DER KAPITALISMUS HAT SEINE EIGENEN MÄRCHEN : Die Fiktion und ihr Soziales
ISOLDE CHARIM
Der Film „Searching for Sugarman“ über einen verkannten Musiker, der in den USA ein hartes Leben als Bauarbeiter führt, ohne zu ahnen, dass er und seine Musik in Südafrika Kultstatus besitzen – dieser Film erzählt nicht nur die reale Geschichte des Sixto Rodriguez, er erzählt auch das Märchen unserer gegenwärtigen Gesellschaft. Nirgendwo erfährt man mehr über die Verfasstheit einer Gesellschaft als in ihren Sehnsuchtserzählungen.
Vom Tellerwäscher zum Millionär – das war das Märchen des industriellen Kapitalismus und seiner alten demokratischen Gesellschaft.
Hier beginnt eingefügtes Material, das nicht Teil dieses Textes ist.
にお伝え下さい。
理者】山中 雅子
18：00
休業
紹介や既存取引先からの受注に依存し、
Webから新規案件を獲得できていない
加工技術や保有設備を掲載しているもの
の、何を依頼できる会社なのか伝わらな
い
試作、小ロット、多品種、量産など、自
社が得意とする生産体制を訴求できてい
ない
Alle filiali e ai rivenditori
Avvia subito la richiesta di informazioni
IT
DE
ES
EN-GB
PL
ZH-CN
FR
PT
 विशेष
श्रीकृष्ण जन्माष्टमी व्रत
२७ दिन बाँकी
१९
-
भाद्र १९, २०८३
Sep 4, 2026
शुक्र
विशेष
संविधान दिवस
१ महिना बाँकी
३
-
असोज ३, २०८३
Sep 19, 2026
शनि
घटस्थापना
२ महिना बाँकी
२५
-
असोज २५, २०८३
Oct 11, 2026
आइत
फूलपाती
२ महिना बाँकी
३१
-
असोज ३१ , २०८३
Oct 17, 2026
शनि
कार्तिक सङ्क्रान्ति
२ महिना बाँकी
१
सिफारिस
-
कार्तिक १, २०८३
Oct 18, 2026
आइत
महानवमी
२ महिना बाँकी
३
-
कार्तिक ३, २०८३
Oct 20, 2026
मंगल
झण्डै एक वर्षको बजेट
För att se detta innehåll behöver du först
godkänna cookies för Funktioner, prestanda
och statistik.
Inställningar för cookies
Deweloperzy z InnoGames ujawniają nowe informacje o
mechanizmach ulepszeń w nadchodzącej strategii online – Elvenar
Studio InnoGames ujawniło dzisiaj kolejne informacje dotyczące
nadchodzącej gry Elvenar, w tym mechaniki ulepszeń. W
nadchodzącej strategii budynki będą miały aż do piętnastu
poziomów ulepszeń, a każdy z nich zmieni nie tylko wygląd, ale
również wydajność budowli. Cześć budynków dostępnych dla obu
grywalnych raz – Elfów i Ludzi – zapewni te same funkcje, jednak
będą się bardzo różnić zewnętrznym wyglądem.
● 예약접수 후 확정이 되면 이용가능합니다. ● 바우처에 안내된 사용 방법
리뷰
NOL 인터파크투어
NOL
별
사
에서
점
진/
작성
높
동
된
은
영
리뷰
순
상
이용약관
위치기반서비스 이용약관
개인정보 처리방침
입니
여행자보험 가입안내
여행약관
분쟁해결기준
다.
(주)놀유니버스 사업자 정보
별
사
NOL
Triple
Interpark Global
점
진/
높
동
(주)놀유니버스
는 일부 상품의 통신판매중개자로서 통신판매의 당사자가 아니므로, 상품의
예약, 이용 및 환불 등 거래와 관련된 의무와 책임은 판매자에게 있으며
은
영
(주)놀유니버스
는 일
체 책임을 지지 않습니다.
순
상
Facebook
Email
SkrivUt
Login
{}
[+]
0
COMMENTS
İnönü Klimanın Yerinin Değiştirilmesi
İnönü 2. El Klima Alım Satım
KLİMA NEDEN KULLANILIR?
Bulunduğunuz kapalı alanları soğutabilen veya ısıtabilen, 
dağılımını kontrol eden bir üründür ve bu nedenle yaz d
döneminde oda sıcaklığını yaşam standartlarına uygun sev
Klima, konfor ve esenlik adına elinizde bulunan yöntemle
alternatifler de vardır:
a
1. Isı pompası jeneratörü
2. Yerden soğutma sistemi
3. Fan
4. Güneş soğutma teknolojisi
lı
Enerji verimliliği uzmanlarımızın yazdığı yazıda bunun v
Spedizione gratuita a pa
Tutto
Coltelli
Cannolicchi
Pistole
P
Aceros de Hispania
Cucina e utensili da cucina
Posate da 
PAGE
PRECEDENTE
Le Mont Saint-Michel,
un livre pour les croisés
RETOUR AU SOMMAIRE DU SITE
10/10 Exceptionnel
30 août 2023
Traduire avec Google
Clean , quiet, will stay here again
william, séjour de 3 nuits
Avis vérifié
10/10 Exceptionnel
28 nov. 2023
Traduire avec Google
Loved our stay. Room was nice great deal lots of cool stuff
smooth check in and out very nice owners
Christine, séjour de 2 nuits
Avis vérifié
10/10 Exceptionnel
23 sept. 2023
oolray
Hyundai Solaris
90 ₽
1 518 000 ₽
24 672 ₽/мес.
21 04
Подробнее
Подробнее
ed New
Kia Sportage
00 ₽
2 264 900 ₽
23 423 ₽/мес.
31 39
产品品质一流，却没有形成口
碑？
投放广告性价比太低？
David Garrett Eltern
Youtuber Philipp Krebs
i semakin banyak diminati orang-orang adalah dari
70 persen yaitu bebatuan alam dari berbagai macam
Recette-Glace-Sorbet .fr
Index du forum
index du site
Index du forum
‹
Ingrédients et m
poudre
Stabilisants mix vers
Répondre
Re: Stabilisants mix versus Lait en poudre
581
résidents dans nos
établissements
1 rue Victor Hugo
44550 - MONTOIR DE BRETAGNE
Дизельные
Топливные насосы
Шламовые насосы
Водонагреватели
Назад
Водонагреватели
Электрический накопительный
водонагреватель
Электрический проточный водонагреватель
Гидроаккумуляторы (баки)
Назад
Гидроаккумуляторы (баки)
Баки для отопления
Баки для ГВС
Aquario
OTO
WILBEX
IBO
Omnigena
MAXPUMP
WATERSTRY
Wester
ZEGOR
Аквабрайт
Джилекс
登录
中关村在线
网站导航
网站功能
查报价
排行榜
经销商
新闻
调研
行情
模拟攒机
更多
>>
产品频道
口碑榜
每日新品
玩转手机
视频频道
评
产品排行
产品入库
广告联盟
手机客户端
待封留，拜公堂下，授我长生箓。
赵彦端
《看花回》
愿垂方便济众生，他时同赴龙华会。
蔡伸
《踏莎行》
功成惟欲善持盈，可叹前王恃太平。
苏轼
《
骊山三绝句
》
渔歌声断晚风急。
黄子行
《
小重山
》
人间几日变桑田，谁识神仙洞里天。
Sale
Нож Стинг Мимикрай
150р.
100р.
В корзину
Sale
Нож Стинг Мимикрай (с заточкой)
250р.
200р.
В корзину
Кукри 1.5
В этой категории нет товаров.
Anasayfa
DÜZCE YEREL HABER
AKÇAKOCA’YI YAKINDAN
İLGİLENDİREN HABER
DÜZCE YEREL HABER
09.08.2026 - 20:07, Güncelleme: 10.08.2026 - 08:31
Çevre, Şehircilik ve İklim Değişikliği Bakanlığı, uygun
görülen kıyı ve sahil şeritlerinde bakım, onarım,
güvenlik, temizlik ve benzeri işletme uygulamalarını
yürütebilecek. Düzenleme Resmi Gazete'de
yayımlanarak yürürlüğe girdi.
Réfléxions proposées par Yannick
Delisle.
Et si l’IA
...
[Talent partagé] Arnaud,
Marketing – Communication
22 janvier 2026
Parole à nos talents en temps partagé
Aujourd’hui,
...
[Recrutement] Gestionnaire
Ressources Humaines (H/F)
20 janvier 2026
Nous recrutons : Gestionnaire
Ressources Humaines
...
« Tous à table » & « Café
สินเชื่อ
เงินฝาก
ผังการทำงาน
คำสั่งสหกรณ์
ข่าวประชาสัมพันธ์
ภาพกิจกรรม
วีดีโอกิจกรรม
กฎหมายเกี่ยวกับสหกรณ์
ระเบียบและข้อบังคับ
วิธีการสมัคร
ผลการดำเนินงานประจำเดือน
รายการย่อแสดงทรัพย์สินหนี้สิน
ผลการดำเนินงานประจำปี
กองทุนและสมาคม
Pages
Das war die Story einer durchlässigen Leistungsgesellschaft, in der jeder aufsteigen kann, wenn er nur will. Dazu brauchte es nicht Talent im qualitativen Sinn, sondern Geschick und Durchsetzungsvermögen. Es war die Illusion des Selfmademans und die Vorstellung, der Maßstab für Erfolg sei Geld.
Das ist aber längst nicht mehr das Märchen unserer gegenwärtigen Gesellschaft, dieser „Gesellschaft der Singularitäten“, wie sie der Franzose Pierre Rosanvallon in seinem neuen Buch „Die Gesellschaft der Gleichen“ – einer der interessantesten Neuerscheinung dieses Frühjahrs – bezeichnet. Singularität meint einen neuen Individualismus mit seinen „durch und durch persönlichen Existenzen“. Die Menschen werden heute, so Rosanvallon, mehr von ihrer persönlichen Geschichte als von ihrer sozialen Lage bestimmt. So kann dasselbe Milieu zu den unterschiedlichsten Lebenswegen führen. Unsere jeweilige Lebensgeschichte prägt uns heute viel mehr als unsere Herkunft oder Klasse. Singulär ist dieser Individualismus also, weil es um den Einzelnen in seiner spezifischen Besonderheit geht.
Wobei diese Singularität zugleich ein Faktum und eine Sehnsucht ist. In einer Gesellschaft von Singularitäten richtet sich das Verlangen darauf, in den Augen der anderen etwas zu bedeuten, in seiner Besonderheit mit seiner Geschichte gewürdigt zu werden. Kurzum – in einer solchen Gesellschaft ist Anerkennung die zentrale Währung.
Die Geschichte des Sixto Rodriguez ist die Geschichte einer Passion und einer modernen Erlösung. Das Leben als Bauarbeiter ist eine doppelte Passion: physisch in seiner Härte und psychisch in seiner Unsichtbarkeit. Was aber die Erlösung ist, das zeigt der Höhepunkt des Films: Das erste Konzert, das Rodriguez in Südafrika gibt, hat eine religiöse Dimension. Für die Südafrikaner, weil der aus unerfindlichen Gründen totgeglaubte Rodriguez wiederauferstanden zu sein scheint. Für ihn, weil er erstmals – nach langen Jahren im Verborgenen einer bitteren Existenz – im emphatischen Sinne gesehen wurde: Er wurde erkannt als der, der er ist.
Erlösung heißt in unserer Gesellschaft Wahrgenommenwerden, in seiner spezifischen Besonderheit gesehen werden. Das ist eine neue Form von Vergesellschaftung, die paradoxe Vergesellschaftung nicht des Einzelnen, sondern als Einzelner. Was früher die Aufhebung von Entfremdung leisten sollte, das ist heute das Anerkanntwerden in seiner Singularität. Der Star ist natürlich der Höhepunkt solcher Singularisierung, das Märchen unserer „Gesellschaft der Singularitäten“. Warhols 15 Minuten Ruhm für jeden ist deren allgemeine Formel.
Erfolg misst sich nicht mehr nur in Geld, wie in der Gesellschaft des alten Kapitalismus. Im Zeitalter der Singularitäten ist die Währung für Erfolg die Anerkennung. Deshalb hat die Geschichte des lange verkannten Sixto Rodriguez alle Ingredienzien, die Leidens- und Sehnsuchtserzählungen unserer Gesellschaft zu verdichten. Das macht sie zu dem Märchen unserer Zeit.
Und es ist eine mittlerweile banale, aber immer wieder erstaunliche Feststellung, dass solch eine Geschichte zugleich das Märchen des Widerstands als auch jenes des Erfolgs ist. Der Regisseur hat den Film – so die Legende – mit einer 1-Dollar App für Super-8-Filme gedreht. Vom Tellerwäscher zum Star. Es ist kein Wunder, dass der Film einen Oscar gewonnen hat.